Available records
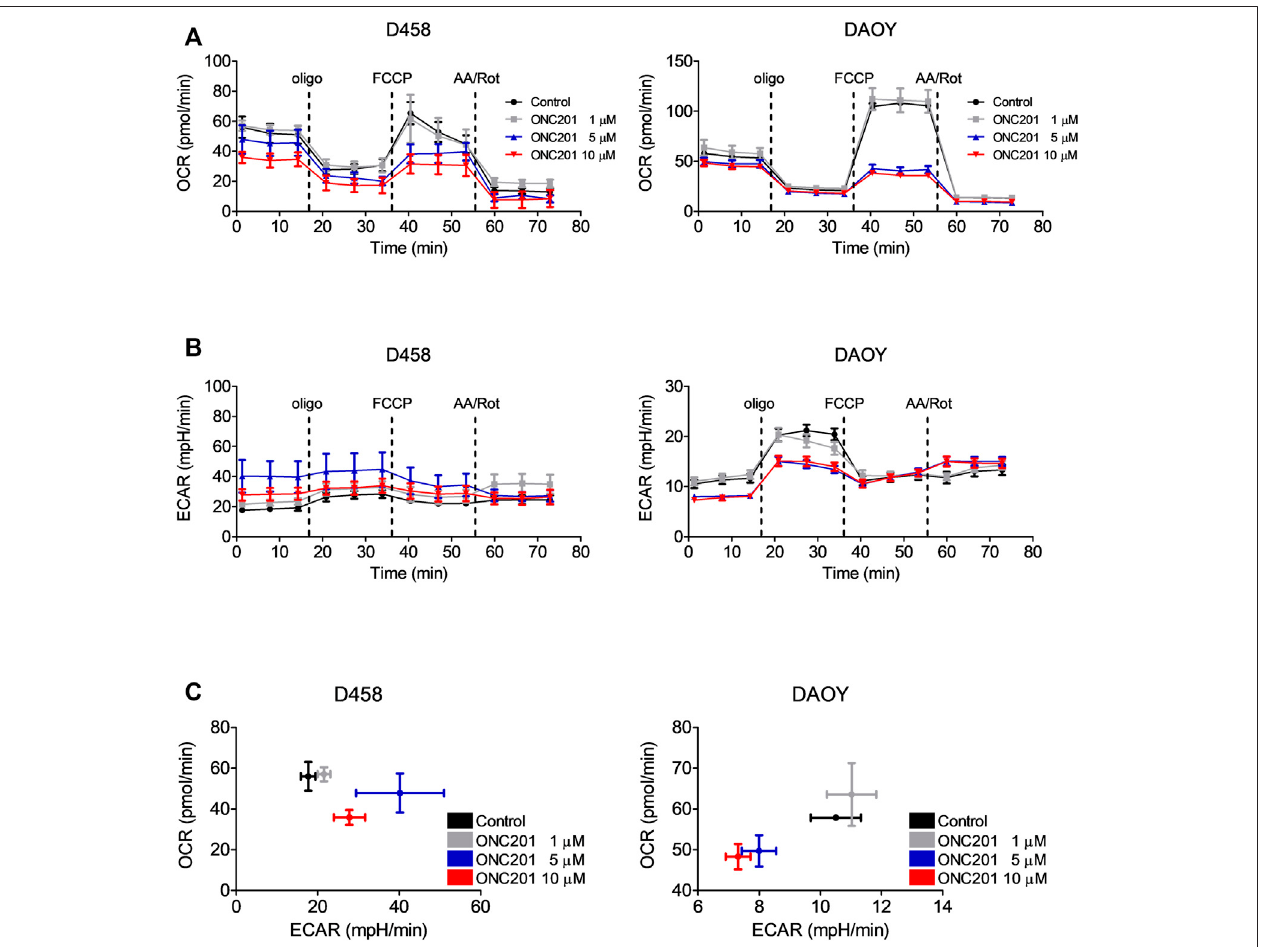
FIGURE 2 | ONC201/TIC10 suppresses OXPHOS and differentially modulates the glycolytic rates in D458 an DAOY cells. (A) , D458 and DAOY cells were treated for 24 h with indicated concentrations of ONC201/TIC10. Mitochondrial stress tests were performed. Oxygen consumption rates (OCR) were continuously recorded whileoligomycin(olig),FCCPandantimycinA/rotenone(AA/Rot)weresequentiallyinjectedintothewells.MeanandSDoffourtechnicalreplicates representativefortwo independentexperiments. (B) ,Extracellularacidi fi cationrates(ECAR)forcellstreatedasdescribedforA.MeanandSDoffourtechnicalreplicatesrepresentativefor two independent experiments. (C) , D458 and DAOY cells were treated for 24 h with indicated concentrations of ONC201/TIC10. Graphical representation of baseline OCR/ECAR-values. Mean and SD of four technical replicates representative for two independent experiments.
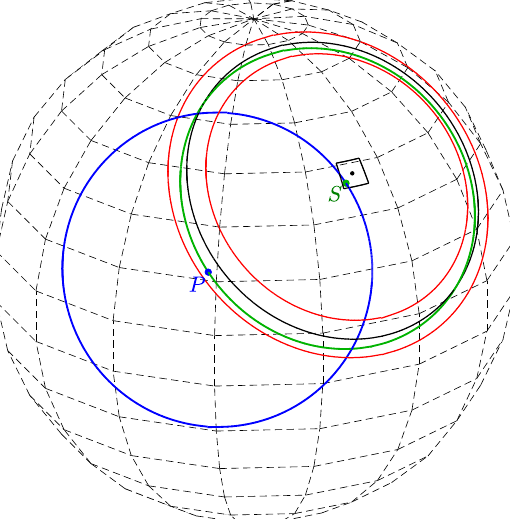
Figure 14. The primary point P (blue) with the corresponding primary circle (blue), which votes for the cell with the maximum count. The secondary point S on the primary circle and inside the cell defines a secondary circle (green) passing exactly through the primary point P . The primary point P is located within a spherical segment associated with the cell. The black circle is the common secondary circle defined by the center of the cell, and the red circles are the lower and higher critical circles.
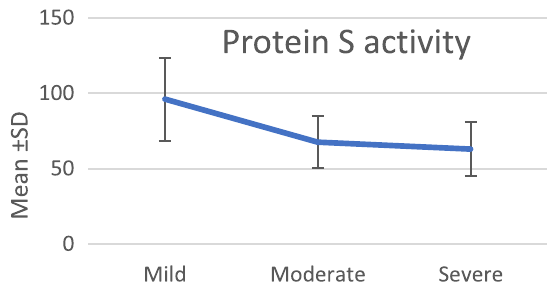
Fig. 2 Serum protein S in different disease severity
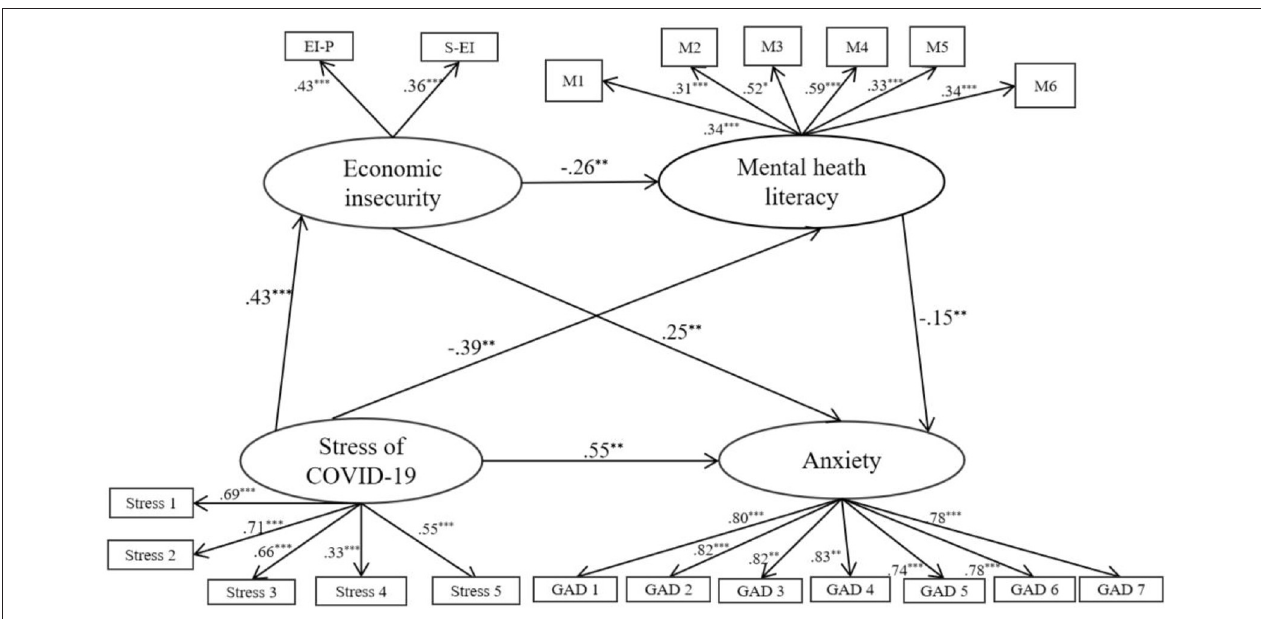
FIGURE 2 | Structural equation model of the proposed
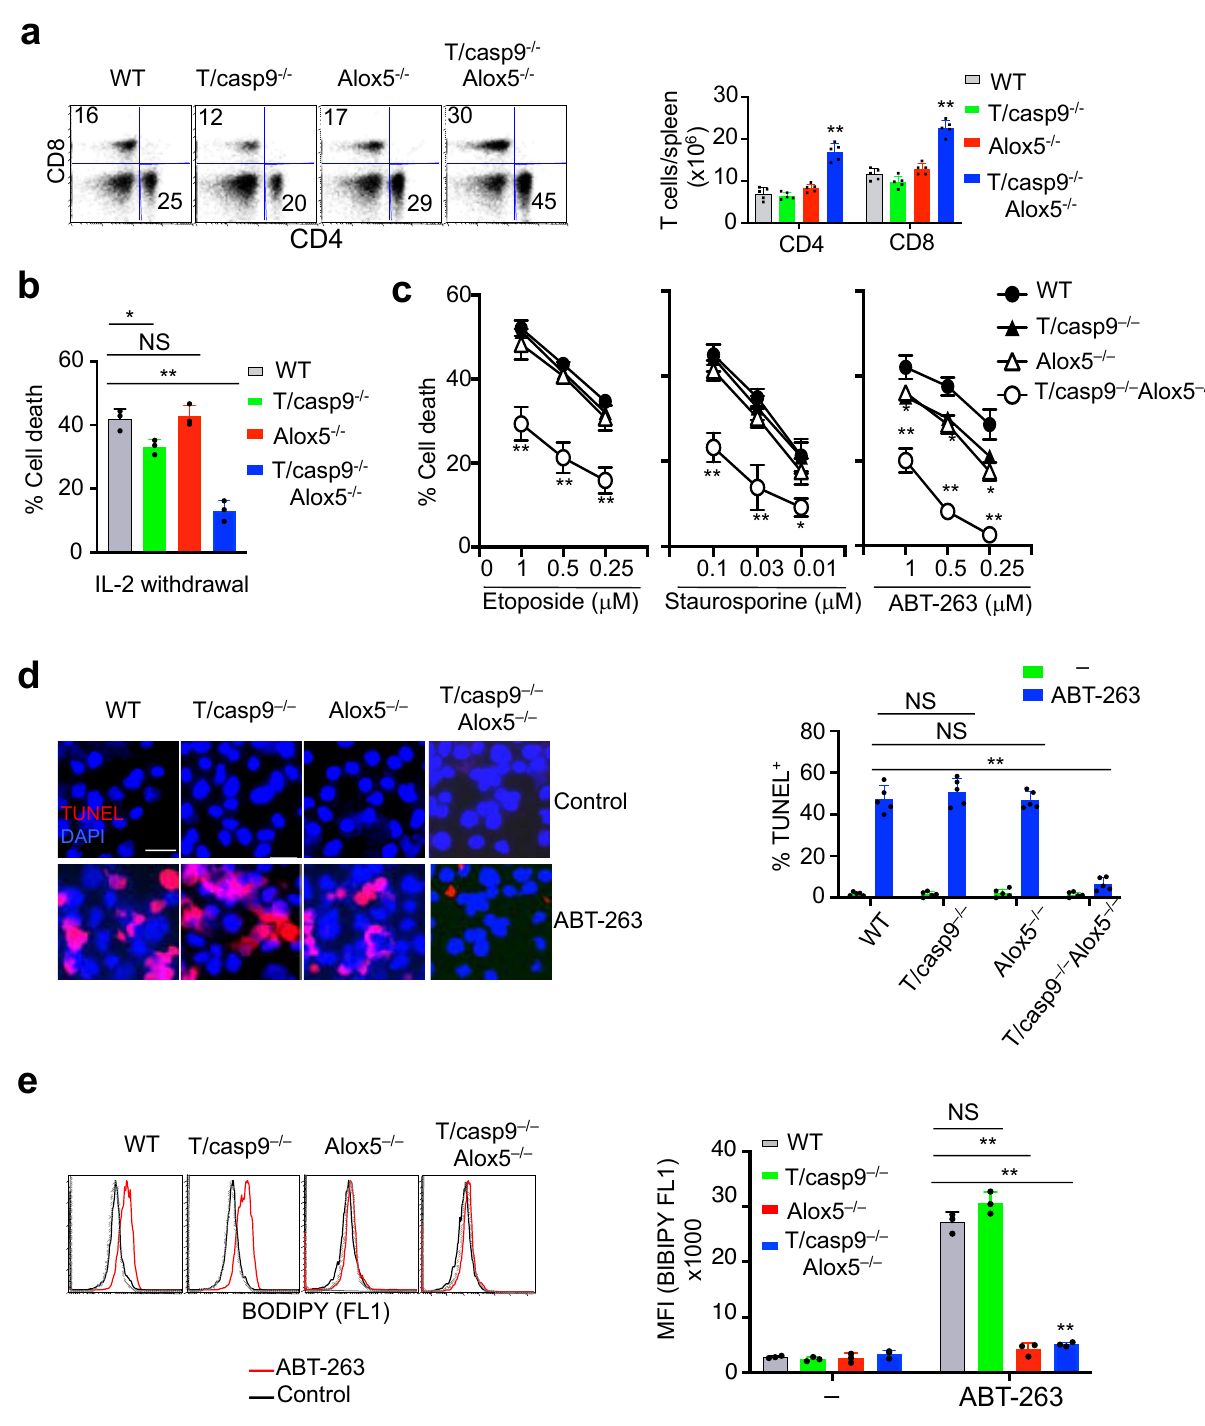
Figure 8. Inhibition of cell death by double knockouts of caspase-9 and Alox5 in T cells. ( a ) Flow cytometry analyses of CD4 + and CD8 + T cells in the spleen of 2-month-old T/caspase-9 − / − Alox5 − / − , T/caspase-9 − / − , Alox5 − / − or wild-type (WT) mice (upper panel). ( b , c ) T cells activated with ConA and IL-2 were cultured in ( b ) the absence of IL-2, or ( c ) treated with indicated apoptosis stimuli for 24 h. Percentages of cell death are presented as mean ± SD. Comparison to wild-type control: * p < 0.05, ** p < 0.01. ( d , e ) T cells cultured with ConA and IL-2 were treated with ABT-263 and used for ( d ) TUNEL or ( e ) BODIPY staining. Scale bar: 10 µ m. Comparison to wild-type control: NS, statistically not significant; ** p <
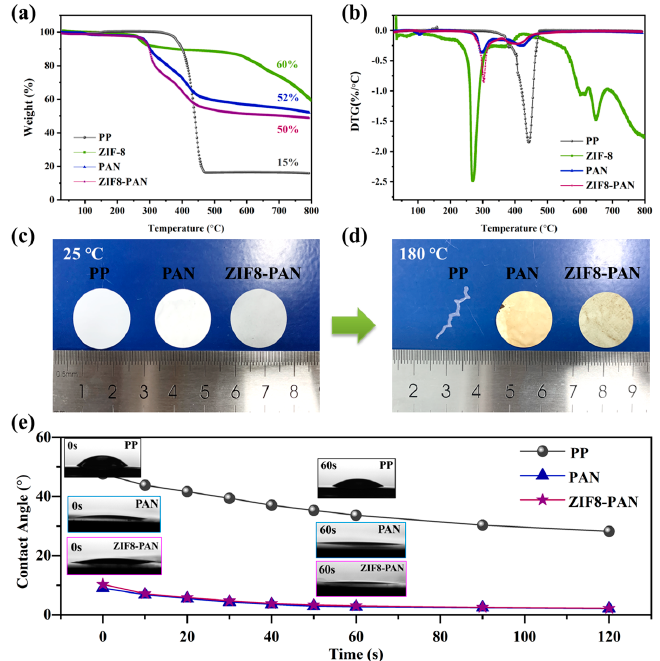
Figure 3. The results of ( a ) TGA; ( b ) DTG measurement of ZIF-8 powder and three kinds of sepa- rators. The comparison of ( c , d ) heat shrinkage tests; ( e ) electrolyte contact angle of PP, PAN and ZIF8-PAN separators.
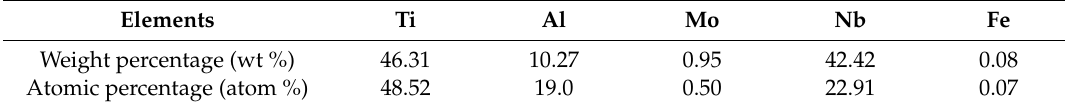
Table 1. Measured chemical composition of the Ti 2 AlNb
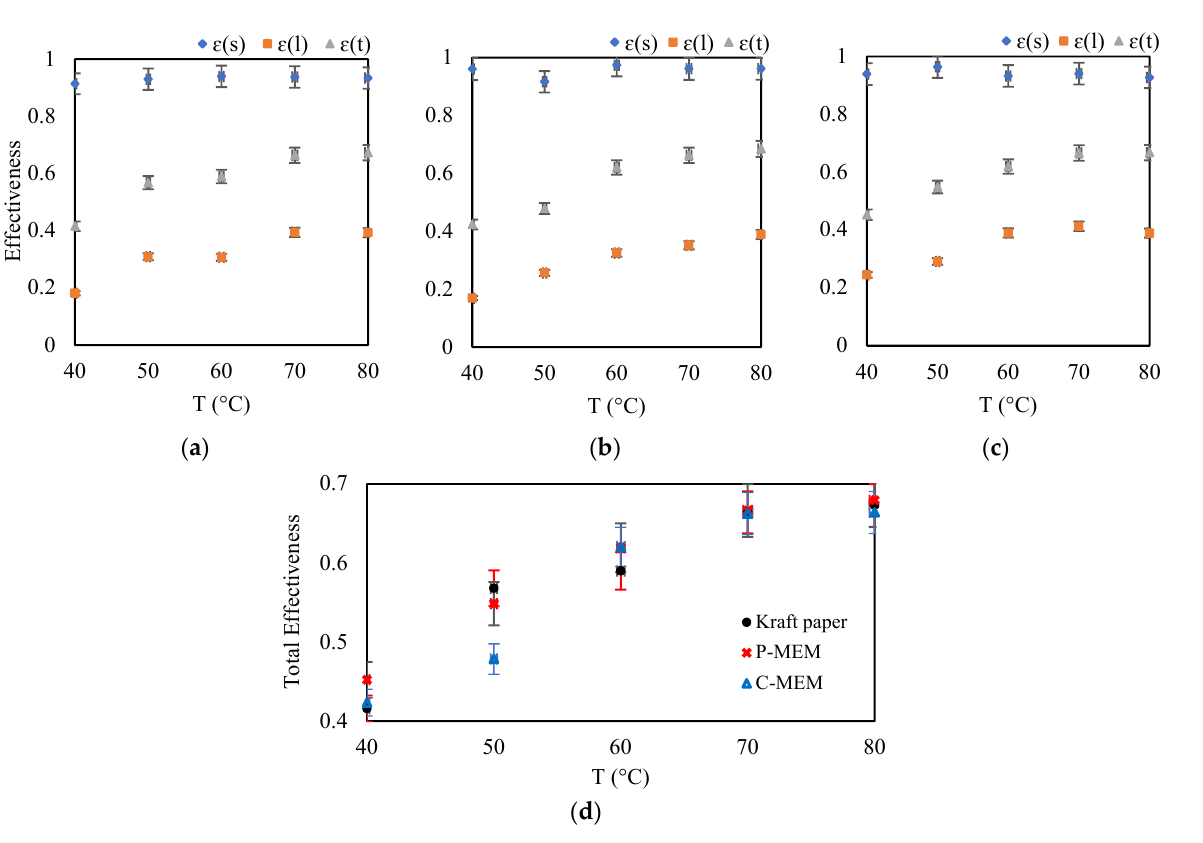
Figure 6. Effect of increasing the incoming humid air temperature on sensible, latent, total effective- ness for ( a ) kraft paper, ( b ) C-MEM, and ( c ) P-MEM, and ( d ) comparison of the total effectiveness of different membranes at different incoming humid air temperatures.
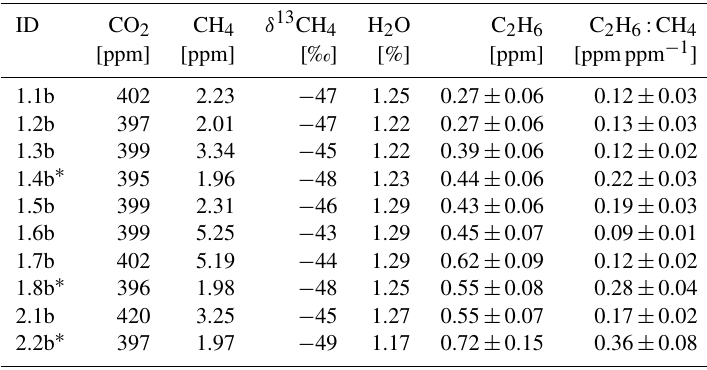
Table C1. C 2 H 6 : CH 4 with interference correction for high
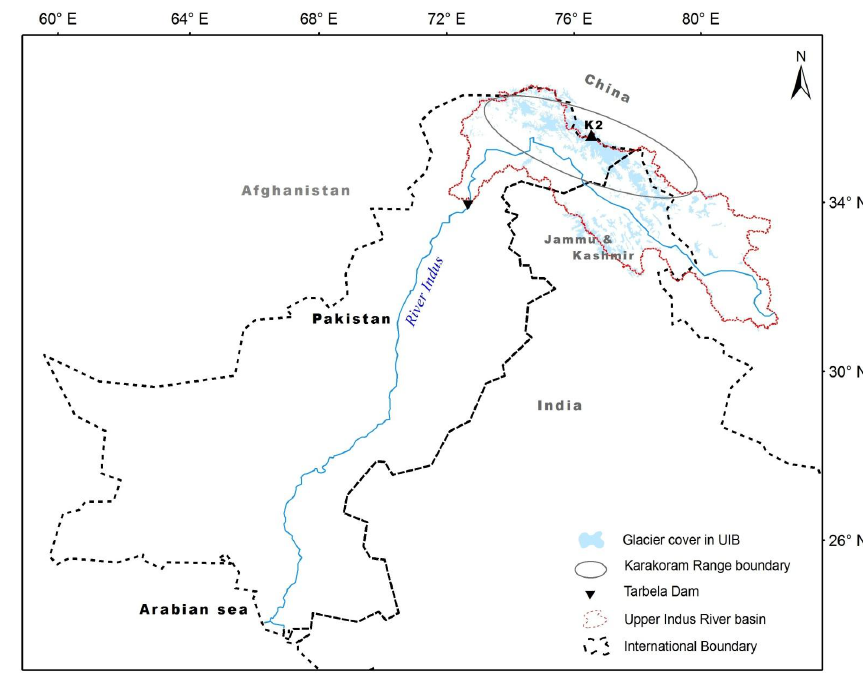
Fig. 1 Location of the Upper Indus River Basin (UIB) with main controlling storage at Tarbela Dam.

What to work on
If a record holds a picture, drop the picture and reproduce everything else exactly.

Result below
FIGURE 2 | ONC201/TIC10 suppresses OXPHOS and differentially modulates the glycolytic rates in D458 an DAOY cells. (A) , D458 and DAOY cells were treated for 24 h with indicated concentrations of ONC201/TIC10. Mitochondrial stress tests were performed. Oxygen consumption rates (OCR) were continuously recorded whileoligomycin(olig),FCCPandantimycinA/rotenone(AA/Rot)weresequentiallyinjectedintothewells.MeanandSDoffourtechnicalreplicates representativefortwo independentexperiments. (B) ,Extracellularacidi fi cationrates(ECAR)forcellstreatedasdescribedforA.MeanandSDoffourtechnicalreplicatesrepresentativefor two independent experiments. (C) , D458 and DAOY cells were treated for 24 h with indicated concentrations of ONC201/TIC10. Graphical representation of baseline OCR/ECAR-values. Mean and SD of four technical replicates representative for two independent experiments.
Figure 14. The primary point P (blue) with the corresponding primary circle (blue), which votes for the cell with the maximum count. The secondary point S on the primary circle and inside the cell defines a secondary circle (green) passing exactly through the primary point P . The primary point P is located within a spherical segment associated with the cell. The black circle is the common secondary circle defined by the center of the cell, and the red circles are the lower and higher critical circles.
Fig. 2 Serum protein S in different disease severity
FIGURE 2 | Structural equation model of the proposed
Figure 8. Inhibition of cell death by double knockouts of caspase-9 and Alox5 in T cells. ( a ) Flow cytometry analyses of CD4 + and CD8 + T cells in the spleen of 2-month-old T/caspase-9 − / − Alox5 − / − , T/caspase-9 − / − , Alox5 − / − or wild-type (WT) mice (upper panel). ( b , c ) T cells activated with ConA and IL-2 were cultured in ( b ) the absence of IL-2, or ( c ) treated with indicated apoptosis stimuli for 24 h. Percentages of cell death are presented as mean ± SD. Comparison to wild-type control: * p < 0.05, ** p < 0.01. ( d , e ) T cells cultured with ConA and IL-2 were treated with ABT-263 and used for ( d ) TUNEL or ( e ) BODIPY staining. Scale bar: 10 µ m. Comparison to wild-type control: NS, statistically not significant; ** p <
Figure 3. The results of ( a ) TGA; ( b ) DTG measurement of ZIF-8 powder and three kinds of sepa- rators. The comparison of ( c , d ) heat shrinkage tests; ( e ) electrolyte contact angle of PP, PAN and ZIF8-PAN separators.
Table 1. Measured chemical composition of the Ti 2 AlNb
Figure 6. Effect of increasing the incoming humid air temperature on sensible, latent, total effective- ness for ( a ) kraft paper, ( b ) C-MEM, and ( c ) P-MEM, and ( d ) comparison of the total effectiveness of different membranes at different incoming humid air temperatures.
Table C1. C 2 H 6 : CH 4 with interference correction for high
Fig. 1 Location of the Upper Indus River Basin (UIB) with main controlling storage at Tarbela Dam.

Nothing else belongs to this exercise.